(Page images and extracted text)
##############################

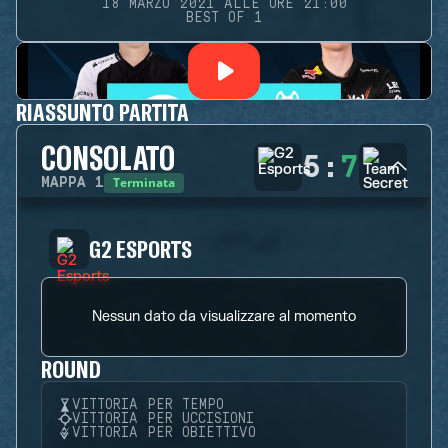
18 MARZO 2021 ALLE ORE 21:00
BEST OF 1
RIASSUNTO PARTITA
CONSOLATO
5
:
7
Terminata
MAPPA
1
G2 ESPORTS
Nessun dato da visualizzare al momento
ROUND
VITTORIA PER TEMPO
VITTORIA PER UCCISIONI
VITTORIA PER OBIETTIVO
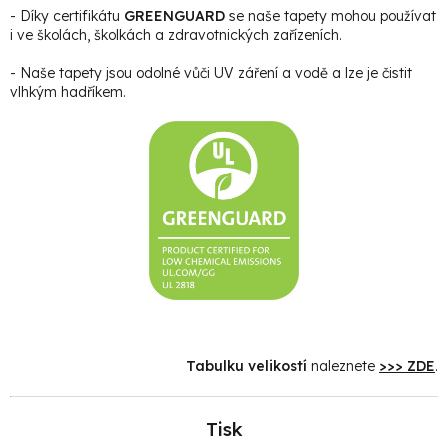
- Díky certifikátu
GREENGUARD
se naše tapety mohou používat
i ve školách, školkách a zdravotnických zařízeních.
- Naše tapety jsou odolné vůči UV záření a vodě a lze je čistit
vlhkým hadříkem.
Tabulku velikostí
naleznete
>>> ZDE
.
Tisk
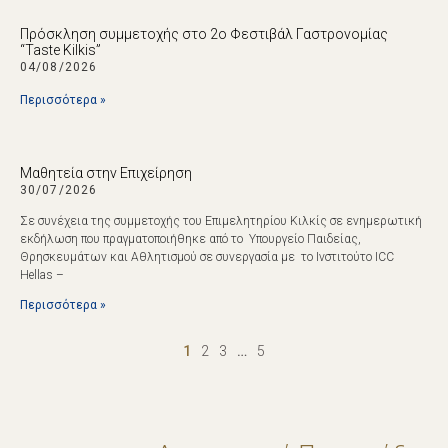
Πρόσκληση συμμετοχής στο 2ο Φεστιβάλ Γαστρονομίας
“Taste Kilkis”
04/08/2026
Περισσότερα »
Μαθητεία στην Επιχείρηση
30/07/2026
Σε συνέχεια της συμμετοχής του Επιμελητηρίου Κιλκίς σε ενημερωτική
εκδήλωση που πραγματοποιήθηκε από το Υπουργείο Παιδείας,
Θρησκευμάτων και Αθλητισμού σε συνεργασία με το Ινστιτούτο ICC
Hellas –
Περισσότερα »
1
2
3
…
5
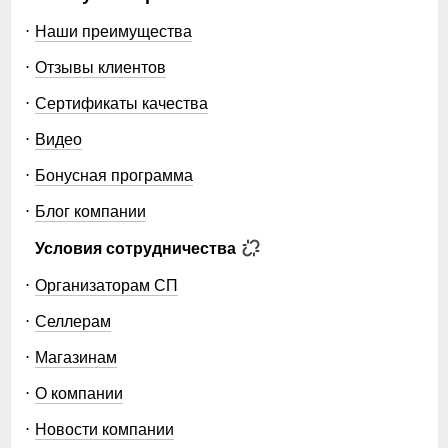
Наши преимущества
Отзывы клиентов
Сертификаты качества
Видео
Бонусная программа
Блог компании
Условия сотрудничества
Организаторам СП
Селлерам
Магазинам
О компании
Новости компании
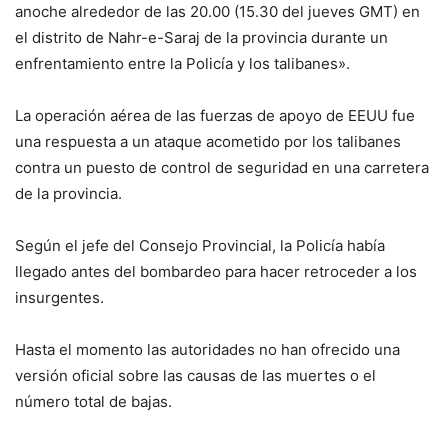
anoche alrededor de las 20.00 (15.30 del jueves GMT) en
el distrito de Nahr-e-Saraj de la provincia durante un
enfrentamiento entre la Policía y los talibanes».
La operación aérea de las fuerzas de apoyo de EEUU fue
una respuesta a un ataque acometido por los talibanes
contra un puesto de control de seguridad en una carretera
de la provincia.
Según el jefe del Consejo Provincial, la Policía había
llegado antes del bombardeo para hacer retroceder a los
insurgentes.
Hasta el momento las autoridades no han ofrecido una
versión oficial sobre las causas de las muertes o el
número total de bajas.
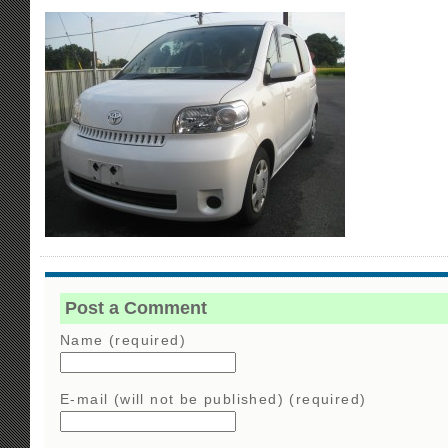
Post a Comment
Name (required)
E-mail (will not be published) (required)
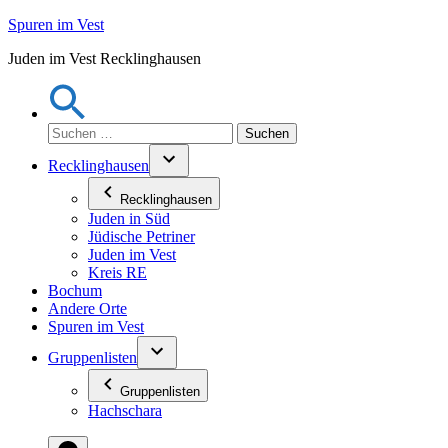
Zum
Spuren im Vest
Inhalt
Juden im Vest Recklinghausen
springen
Suchen
nach:
Recklinghausen
Recklinghausen
Juden in Süd
Jüdische Petriner
Juden im Vest
Kreis RE
Bochum
Andere Orte
Spuren im Vest
Gruppenlisten
Gruppenlisten
Hachschara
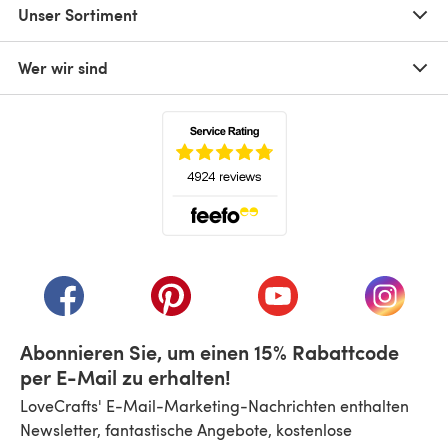
Unser Sortiment
Wer wir sind
(öffnet sich in einem neuen Tab)
(öffnet sich in einem neuen Tab)
(öffnet sich in einem neuen Tab)
(öffnet sich in einem n
(öffnet 
Abonnieren Sie, um einen 15% Rabattcode
per E-Mail zu erhalten!
LoveCrafts' E-Mail-Marketing-Nachrichten enthalten
Newsletter, fantastische Angebote, kostenlose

##############################

### BRIEF
Once you have counted the lines above containing the word "VITTORIA", state that number and nothing more.

### SOLVED EXERCISE
3